L.C. – Turning now to Hélio Oiticica’s and Lygia Clark’s relationship with more recent art, how influential are they? The potential of these works vis-a-vis new horizons of creation seems to me immense, don’t you think?
G.B. – The potential of these works is an interesting point. I think you have two trends in relation to them. One has to do with interest in institutionalizing them, academicizing them, and the other sets about exploring the motivations and possibilities of the works. I think Mondrian can be analyzed the same way. You can either take him back to the romantic tradition, to nineteenth century painting, or you can take him forward, a bit like Hélio wanted to do, interested in the dissemination of his artistic view. In a way, this points to the relationship between art and life, something that so interested Lygia, too. And this relationship is certainly central to contemporary art, and can be addressed in different ways through very different strategies. For example, staying within Brazilian art, we could take the work of Waltércio Caldas, who has always interested me, especially because he seems to me to be developing an opposite poetic, refractory to physical, bodily interaction. But that’s just on the surface; there’s ambiguity there. His work poses a perennial question about the relationship between seeing and living. They are different strategies, but they point to similar questions.
L.C. – To finish, could you talk a bit about contemporary English art?

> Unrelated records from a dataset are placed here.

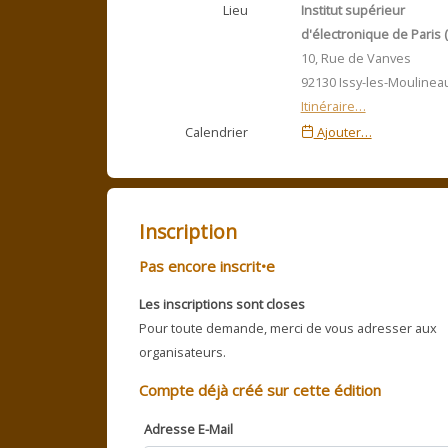
Lieu
Institut supérieur
d'électronique de Paris (
10, Rue de Vanves
92130 Issy-les-Moulinea
Itinéraire…
Calendrier
Ajouter…
Inscription
Pas encore inscrit•e
Les inscriptions sont closes
Pour toute demande, merci de vous adresser aux
organisateurs.
Compte déjà créé sur cette édition
Adresse E-Mail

G.B. – Sociologically speaking, London has become a city that’s more and more complex, more and more cosmopolitan. It’s a very old city and it’s always renewing itself through clashes and blends of different cultures and manifold historical memories. Many things coexist at the same time. And this heterogeneous reality is given very little institutional space; museums like the Tate still have a restricted view of what English art is, and don’t realize the wealth and mobility of this new state of affairs. And this inadequacy of big institutions isn’t just restricted to social aspects; if we walk around the Tate and look at the works from the sixties and seventies, we won’t have access to a good deal of what was done, because there have been lots of fleeting works whose memory and making haven’t received museological treatment. Not that they haven’t been recorded, and not that recording them is pointless. But there’s a failure to attend to the transformations in art and what they demand from a museum.

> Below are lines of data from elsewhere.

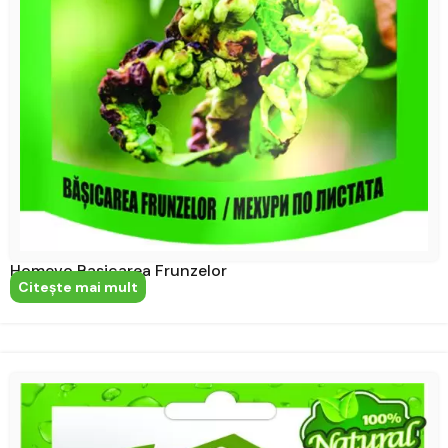
Homevo Basicarea Frunzelor
Citeşte mai mult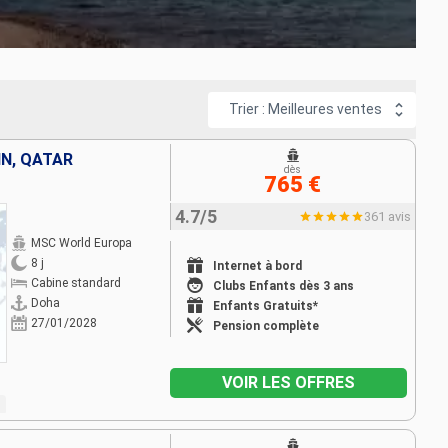
Une
croisière
dans cette vaste région du Monde pourra vous
fice bouddhiste, celui de Wat Pho. La Malaisie et Kuala Lumpur,
opole asiatique, aux nombreux gratte-ciel. Une atmosphère tout
turiste et la réserve naturelle de Bukit Timah, lieux privilégié
Trier : Meilleures ventes
IN, QATAR
ille
,
Savone
,
Dubaï
,
Singapour
ou bien encore depuis Saint-
dès
765 €
ntica, le Seven Seas Voyager ou bien encore sur le Queen
4.7/5
361 avis
MSC World Europa
s accompagner dans la découverte de cette destination.
8 j
Internet à bord
Cabine standard
Clubs Enfants dès 3 ans
Doha
Enfants Gratuits*
27/01/2028
Pension complète
VOIR LES OFFRES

(1)* – The interview was conducted in English, but the original transcript has been lost, so the words of Guy Brett presented here are a translation back into English of the Portuguese translation of the interview published in Brazil.
(2)* – Guy Brett writes about this, for example, in the text ativando o vazio (activating the void) from the catalogue “No vazio do mundo – Mira Schendel” [In the Void of the World – Mira Schendel], organized by Sonia Salzstein, SESI Art Gallery, São Paulo, 1996, p. 49-61.